BMH has been through a couple of ownership changes, first in 2005 when David Bishop retired for the second time, as did Neil Morrick, with John Yea remaining solely at the helm. Fast forward to the present day, and BMH is once more in different ownership again, and now has its own portfolio of complementary brands and companies as it has sought to expand and strengthen its business. These brands are recognised and respected as quality standard bearers in classic car parts: Steelcraft, Tex Automotive, Concours Carpets, EBC Brakes and Coventry Hood & Tonneau.
Meanwhile, BMIHT has consolidated its place as the premier collection for Britain’s motor industry, and the largest collection in the world of cars built by Britain’s motor manfacturers, together with the associated archive, both recognised as of national significance. Significant developments at Gaydon came in 2015, with the building of the National Lottery-funded Collections Centre, designed to house the Trust’s reserve car collection, open to the public, as well as creating a brand new Workshop facility. Having been displaced from its home at Browns Lane, the Jaguar Daimler Heritage Trust also occupied a new gallery in the Collections Centre, reuniting cars that formed the original collection back in the days of Leyland Historic Vehicles. Completing the project, which included a major redevelopment of the Museum itself, the Heritage Motor Centre reopened in early 2016 with a fresh new name, what we know now as the wonderful, highly revered British Motor Museum.
This account of BMH and its links to the BMIHT and the British Motor Museum is dedicated to Peter Mitchell and the late David Bishop, without whose vision and passion it’s more than likely that most of the above would never have happened.

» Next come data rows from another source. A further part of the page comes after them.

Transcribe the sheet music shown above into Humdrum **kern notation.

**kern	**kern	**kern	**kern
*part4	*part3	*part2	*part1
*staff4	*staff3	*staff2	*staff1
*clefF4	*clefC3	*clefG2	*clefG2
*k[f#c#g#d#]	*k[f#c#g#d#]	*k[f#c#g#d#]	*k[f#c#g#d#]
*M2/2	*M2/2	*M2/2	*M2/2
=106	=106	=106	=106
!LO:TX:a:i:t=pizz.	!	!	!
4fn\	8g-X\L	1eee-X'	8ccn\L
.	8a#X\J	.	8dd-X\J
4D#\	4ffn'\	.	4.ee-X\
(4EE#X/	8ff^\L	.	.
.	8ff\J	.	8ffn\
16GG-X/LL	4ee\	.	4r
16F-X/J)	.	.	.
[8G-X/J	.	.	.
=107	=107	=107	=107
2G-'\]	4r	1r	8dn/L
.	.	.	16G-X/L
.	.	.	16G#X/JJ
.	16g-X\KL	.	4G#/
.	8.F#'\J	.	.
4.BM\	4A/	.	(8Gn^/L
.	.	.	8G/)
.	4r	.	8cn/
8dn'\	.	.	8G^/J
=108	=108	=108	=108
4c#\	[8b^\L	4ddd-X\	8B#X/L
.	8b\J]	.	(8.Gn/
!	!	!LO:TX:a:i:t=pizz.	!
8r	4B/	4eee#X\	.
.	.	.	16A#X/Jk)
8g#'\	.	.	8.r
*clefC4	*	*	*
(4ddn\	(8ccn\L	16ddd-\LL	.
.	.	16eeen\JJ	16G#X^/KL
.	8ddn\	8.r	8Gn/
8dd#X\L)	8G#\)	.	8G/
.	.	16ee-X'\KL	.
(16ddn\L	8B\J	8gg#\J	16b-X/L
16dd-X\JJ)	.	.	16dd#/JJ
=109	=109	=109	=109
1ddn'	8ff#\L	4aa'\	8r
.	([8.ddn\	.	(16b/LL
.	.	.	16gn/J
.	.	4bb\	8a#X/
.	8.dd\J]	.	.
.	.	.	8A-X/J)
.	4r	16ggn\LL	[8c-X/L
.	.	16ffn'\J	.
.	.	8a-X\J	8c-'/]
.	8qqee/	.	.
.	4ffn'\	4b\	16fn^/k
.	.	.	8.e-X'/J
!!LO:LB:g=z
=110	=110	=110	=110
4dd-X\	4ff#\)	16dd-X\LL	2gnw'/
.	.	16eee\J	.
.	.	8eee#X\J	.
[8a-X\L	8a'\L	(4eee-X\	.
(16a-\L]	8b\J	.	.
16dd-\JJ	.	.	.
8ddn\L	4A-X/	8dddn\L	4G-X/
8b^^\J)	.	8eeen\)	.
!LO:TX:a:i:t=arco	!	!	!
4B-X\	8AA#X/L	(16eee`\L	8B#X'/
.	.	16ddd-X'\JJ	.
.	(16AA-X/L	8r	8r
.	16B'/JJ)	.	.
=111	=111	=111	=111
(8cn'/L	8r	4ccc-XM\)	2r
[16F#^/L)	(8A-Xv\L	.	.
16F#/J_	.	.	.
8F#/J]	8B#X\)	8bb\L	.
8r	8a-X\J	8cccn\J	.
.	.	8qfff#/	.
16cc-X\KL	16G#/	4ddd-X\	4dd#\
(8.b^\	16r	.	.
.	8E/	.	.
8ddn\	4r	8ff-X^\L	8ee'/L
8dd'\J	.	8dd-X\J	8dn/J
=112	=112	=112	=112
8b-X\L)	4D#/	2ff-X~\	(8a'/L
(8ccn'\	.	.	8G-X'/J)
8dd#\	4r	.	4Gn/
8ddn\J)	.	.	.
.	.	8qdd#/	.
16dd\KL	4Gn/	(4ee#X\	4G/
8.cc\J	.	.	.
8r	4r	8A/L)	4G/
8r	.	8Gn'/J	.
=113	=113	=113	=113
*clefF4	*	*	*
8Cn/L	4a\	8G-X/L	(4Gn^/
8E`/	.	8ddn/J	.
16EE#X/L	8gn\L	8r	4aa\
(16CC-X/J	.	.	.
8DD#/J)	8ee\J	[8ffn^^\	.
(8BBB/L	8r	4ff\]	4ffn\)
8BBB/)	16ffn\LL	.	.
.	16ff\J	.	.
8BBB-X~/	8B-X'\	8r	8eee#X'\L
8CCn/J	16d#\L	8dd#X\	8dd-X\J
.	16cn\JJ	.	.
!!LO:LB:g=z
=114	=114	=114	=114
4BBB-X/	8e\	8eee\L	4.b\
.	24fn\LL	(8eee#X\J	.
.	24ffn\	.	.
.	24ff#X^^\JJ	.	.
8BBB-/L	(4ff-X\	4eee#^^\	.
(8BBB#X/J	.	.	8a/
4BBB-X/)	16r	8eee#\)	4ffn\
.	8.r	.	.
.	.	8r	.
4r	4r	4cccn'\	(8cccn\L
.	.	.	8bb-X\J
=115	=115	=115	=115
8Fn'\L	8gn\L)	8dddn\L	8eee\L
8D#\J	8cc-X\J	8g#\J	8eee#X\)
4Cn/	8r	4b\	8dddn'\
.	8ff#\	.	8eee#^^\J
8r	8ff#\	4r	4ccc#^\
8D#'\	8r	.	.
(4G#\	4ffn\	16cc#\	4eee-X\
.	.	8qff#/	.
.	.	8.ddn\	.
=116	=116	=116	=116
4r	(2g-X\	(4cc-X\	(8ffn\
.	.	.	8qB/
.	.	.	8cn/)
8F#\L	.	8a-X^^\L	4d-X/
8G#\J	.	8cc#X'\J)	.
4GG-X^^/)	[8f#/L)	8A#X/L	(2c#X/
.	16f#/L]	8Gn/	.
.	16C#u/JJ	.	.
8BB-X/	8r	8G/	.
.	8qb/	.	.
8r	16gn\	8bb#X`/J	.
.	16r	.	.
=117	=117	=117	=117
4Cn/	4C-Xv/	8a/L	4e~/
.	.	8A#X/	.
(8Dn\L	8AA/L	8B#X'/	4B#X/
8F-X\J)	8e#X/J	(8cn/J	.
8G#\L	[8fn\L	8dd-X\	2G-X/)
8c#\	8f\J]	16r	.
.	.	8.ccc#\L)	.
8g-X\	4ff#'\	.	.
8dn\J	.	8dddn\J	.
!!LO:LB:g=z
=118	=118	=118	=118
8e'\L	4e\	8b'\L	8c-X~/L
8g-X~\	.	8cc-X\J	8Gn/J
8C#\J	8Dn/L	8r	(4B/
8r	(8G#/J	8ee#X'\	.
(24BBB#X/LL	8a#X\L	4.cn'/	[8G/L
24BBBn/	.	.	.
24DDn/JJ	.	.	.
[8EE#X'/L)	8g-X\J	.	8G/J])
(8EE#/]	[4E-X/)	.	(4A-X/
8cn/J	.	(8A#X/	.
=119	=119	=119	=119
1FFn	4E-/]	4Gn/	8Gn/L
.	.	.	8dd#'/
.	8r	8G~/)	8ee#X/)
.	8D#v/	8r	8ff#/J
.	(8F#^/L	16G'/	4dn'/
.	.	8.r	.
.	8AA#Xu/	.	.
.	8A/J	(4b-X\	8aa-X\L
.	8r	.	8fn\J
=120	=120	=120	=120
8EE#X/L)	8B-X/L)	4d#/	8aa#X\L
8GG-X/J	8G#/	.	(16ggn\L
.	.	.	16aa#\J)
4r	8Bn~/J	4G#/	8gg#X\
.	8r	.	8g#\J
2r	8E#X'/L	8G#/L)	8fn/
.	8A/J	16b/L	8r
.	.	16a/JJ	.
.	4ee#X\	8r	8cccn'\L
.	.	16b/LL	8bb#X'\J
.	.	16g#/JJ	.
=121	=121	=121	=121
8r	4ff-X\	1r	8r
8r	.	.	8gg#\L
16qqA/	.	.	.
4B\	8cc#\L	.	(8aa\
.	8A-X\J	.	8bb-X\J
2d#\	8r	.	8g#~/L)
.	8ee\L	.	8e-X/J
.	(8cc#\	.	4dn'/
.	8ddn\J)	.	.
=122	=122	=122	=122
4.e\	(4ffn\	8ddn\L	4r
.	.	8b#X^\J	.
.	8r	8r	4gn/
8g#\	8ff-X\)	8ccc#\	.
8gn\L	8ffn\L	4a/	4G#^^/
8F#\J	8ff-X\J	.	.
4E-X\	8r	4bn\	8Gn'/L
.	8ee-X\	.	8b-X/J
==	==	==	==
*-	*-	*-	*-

Key Dates in British Motor Heritage History
1968
Formation of British Leyland Motor Corporation (BLMC).
1975
Leyland Historic Vehicles created to oversee collections.
1979
Became BL Heritage Ltd.; collections housed at Studley Castle, archive at Donington Park.
1980
British Motor Heritage (BMH) formed to sell obsolete parts.
1983
Creation of the British Motor Industry Heritage Trust (BMIHT); commercial vehicle interests went to British Commercial Vehicle Museum Trust.
1990
Rover Group approved plans for the Heritage Motor Centre at Gaydon.
1993
Heritage Motor Centre opened (now the British Motor Museum).
1994
(Jan)
BMW bought Rover Group, including BMH and Gaydon site.
1996
BMH moved into its new factory at Witney, Oxfordshire.
2000
Breakup of Rover Group: BMW sold Rover (to Phoenix), Land Rover (to Ford), but retained BMH.
2001
(late)
BMW sold BMH to David Bishop, Neil Morrick, and John Yea, making it independent.
2005
David Bishop and Neil Morrick retired; John Yea remained as sole head.
2015
Heritage Motor Centre refurbished and renamed British Motor Museum.
2016
Opening of the Collections Centre at Gaydon.